-- start of GIVEN RECORDS --
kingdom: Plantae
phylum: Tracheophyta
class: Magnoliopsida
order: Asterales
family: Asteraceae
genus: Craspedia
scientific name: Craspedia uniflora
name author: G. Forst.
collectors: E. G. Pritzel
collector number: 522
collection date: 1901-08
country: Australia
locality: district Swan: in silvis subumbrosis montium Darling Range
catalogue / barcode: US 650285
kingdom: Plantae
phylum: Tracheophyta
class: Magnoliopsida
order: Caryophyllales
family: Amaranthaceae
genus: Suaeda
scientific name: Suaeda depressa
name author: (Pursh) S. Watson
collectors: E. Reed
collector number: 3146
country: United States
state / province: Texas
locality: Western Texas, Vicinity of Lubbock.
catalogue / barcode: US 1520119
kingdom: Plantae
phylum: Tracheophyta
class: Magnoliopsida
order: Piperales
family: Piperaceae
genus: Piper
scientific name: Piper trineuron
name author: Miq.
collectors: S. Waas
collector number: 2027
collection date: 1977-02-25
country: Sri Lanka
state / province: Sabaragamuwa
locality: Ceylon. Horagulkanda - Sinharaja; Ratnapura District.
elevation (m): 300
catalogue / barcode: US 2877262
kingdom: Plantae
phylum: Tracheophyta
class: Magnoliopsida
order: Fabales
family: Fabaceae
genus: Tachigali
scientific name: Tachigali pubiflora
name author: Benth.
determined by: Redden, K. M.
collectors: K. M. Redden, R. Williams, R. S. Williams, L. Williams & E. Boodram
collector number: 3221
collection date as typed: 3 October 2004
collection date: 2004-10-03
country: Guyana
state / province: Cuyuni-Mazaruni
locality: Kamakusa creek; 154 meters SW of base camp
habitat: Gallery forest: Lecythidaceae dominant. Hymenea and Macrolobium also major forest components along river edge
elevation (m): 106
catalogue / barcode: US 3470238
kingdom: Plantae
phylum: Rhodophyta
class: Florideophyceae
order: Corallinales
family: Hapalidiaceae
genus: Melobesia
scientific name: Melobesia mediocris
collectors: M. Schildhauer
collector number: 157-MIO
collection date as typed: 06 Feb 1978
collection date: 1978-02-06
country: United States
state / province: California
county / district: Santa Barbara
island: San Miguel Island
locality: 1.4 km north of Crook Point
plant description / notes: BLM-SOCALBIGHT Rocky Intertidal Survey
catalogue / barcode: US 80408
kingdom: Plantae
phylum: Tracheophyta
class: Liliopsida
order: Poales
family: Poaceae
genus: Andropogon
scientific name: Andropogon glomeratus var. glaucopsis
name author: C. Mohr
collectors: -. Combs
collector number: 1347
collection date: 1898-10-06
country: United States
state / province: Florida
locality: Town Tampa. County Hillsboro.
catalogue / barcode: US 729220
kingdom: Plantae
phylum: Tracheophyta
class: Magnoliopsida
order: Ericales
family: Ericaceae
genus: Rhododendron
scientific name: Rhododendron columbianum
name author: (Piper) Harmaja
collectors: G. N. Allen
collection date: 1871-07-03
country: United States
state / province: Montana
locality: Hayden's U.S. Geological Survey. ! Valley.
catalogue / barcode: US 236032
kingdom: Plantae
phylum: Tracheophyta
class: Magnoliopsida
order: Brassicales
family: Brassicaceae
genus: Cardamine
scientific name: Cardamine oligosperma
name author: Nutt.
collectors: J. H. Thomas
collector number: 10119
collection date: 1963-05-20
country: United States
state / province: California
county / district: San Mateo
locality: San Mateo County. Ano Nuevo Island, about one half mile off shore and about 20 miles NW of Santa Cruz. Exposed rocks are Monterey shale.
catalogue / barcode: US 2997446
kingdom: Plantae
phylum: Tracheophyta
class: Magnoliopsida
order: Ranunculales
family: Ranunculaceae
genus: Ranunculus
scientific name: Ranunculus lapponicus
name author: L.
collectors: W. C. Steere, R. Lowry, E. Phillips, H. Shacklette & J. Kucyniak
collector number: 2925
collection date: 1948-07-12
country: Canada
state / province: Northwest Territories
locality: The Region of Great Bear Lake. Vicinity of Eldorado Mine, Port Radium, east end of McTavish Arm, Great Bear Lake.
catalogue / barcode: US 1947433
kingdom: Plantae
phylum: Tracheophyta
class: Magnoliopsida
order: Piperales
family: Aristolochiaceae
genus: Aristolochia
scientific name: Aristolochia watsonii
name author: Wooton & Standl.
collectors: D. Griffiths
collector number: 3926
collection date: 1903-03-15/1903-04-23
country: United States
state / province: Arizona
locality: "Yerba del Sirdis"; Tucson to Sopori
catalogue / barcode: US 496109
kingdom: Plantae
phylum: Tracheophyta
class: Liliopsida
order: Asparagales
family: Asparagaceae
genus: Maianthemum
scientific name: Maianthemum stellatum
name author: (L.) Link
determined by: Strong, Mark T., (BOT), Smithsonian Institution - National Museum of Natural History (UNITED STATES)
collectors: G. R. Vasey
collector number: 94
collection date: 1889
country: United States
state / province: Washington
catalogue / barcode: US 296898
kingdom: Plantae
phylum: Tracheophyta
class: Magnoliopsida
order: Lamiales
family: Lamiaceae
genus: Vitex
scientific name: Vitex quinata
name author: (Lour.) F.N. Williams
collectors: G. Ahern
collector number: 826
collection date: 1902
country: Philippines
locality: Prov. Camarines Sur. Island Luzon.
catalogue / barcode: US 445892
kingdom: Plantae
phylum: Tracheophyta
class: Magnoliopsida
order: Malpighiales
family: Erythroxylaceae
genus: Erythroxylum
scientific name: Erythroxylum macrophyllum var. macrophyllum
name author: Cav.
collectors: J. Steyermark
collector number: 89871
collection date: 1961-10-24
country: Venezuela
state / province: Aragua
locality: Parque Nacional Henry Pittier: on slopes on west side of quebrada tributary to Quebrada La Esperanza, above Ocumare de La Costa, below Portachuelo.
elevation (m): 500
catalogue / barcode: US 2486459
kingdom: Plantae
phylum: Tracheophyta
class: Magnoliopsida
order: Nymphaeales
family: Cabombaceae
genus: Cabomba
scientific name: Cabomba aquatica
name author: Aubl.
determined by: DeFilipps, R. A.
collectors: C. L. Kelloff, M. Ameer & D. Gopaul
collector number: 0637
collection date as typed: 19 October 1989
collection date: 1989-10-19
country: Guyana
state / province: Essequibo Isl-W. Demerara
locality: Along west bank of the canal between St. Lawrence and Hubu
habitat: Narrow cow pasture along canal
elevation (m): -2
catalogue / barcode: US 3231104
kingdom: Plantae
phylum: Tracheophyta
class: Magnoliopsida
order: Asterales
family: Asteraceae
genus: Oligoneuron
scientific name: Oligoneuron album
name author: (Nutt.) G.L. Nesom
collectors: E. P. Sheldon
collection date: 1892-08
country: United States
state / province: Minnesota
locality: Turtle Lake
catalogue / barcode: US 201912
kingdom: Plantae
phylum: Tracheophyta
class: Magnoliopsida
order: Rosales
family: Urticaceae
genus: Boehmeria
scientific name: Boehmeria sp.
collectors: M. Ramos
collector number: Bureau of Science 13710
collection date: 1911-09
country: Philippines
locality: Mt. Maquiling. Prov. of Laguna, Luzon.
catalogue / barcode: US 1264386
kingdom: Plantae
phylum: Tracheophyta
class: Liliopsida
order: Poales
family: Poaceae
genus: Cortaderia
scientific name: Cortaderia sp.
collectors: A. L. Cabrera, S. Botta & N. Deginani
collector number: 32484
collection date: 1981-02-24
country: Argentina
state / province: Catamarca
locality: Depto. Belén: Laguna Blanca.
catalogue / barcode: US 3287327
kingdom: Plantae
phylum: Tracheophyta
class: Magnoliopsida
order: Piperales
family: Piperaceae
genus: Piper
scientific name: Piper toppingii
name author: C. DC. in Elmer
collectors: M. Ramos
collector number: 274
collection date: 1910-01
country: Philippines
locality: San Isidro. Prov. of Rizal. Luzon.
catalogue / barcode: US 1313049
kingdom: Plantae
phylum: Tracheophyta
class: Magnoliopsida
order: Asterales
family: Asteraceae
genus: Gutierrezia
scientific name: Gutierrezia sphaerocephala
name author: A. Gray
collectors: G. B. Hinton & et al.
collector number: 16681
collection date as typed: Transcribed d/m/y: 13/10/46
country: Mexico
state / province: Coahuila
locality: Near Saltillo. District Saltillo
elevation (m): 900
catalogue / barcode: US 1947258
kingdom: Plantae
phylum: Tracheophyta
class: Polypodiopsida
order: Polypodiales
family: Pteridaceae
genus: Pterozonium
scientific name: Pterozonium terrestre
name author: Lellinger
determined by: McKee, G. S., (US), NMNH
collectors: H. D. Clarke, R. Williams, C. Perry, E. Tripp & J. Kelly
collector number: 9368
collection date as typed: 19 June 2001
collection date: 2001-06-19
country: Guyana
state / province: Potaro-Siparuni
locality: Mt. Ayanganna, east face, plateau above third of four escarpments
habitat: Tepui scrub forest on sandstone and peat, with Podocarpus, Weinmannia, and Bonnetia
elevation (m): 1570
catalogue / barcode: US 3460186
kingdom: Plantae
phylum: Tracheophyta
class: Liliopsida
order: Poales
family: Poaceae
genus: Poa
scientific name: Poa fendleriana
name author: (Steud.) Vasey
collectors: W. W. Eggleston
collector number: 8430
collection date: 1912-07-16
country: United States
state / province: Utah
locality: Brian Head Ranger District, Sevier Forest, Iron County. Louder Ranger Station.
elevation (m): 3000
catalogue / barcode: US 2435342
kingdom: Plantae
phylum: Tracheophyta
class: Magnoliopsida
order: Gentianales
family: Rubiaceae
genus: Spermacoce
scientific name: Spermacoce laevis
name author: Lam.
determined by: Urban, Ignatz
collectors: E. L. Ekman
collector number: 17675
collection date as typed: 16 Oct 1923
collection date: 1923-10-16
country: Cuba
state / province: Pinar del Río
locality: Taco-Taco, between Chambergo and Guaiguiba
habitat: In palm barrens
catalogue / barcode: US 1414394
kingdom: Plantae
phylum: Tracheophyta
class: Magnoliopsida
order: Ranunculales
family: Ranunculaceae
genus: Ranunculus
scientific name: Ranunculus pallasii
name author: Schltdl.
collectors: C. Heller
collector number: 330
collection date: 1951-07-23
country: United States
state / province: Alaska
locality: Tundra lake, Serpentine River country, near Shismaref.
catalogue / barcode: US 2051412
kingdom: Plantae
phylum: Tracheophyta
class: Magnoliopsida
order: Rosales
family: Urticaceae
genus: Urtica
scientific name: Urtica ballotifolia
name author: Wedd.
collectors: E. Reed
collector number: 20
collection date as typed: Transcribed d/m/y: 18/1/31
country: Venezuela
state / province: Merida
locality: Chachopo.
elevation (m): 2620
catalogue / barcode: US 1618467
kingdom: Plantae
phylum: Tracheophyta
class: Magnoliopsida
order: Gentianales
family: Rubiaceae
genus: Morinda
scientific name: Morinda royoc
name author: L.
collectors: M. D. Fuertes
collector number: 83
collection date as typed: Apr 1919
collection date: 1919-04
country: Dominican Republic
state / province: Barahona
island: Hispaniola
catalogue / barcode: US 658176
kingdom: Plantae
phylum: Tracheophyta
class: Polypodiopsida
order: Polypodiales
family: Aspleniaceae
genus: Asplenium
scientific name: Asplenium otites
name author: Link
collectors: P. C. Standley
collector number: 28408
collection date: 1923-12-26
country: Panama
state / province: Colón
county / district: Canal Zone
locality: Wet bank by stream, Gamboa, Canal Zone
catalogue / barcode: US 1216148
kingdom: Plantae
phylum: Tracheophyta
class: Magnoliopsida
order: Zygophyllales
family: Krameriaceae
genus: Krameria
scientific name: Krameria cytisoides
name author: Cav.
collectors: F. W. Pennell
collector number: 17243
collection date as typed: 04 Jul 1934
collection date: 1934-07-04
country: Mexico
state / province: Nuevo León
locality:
-- end of GIVEN RECORDS --
Please edit the data from its first line through the line containing "locality: district Swan: in", replacing "collection date" with "date collected" and keeping everything else the same.

## FINAL ANSWER
kingdom: Plantae
phylum: Tracheophyta
class: Magnoliopsida
order: Asterales
family: Asteraceae
genus: Craspedia
scientific name: Craspedia uniflora
name author: G. Forst.
collectors: E. G. Pritzel
collector number: 522
date collected: 1901-08
country: Australia
locality: district Swan: in silvis subumbrosis montium Darling Range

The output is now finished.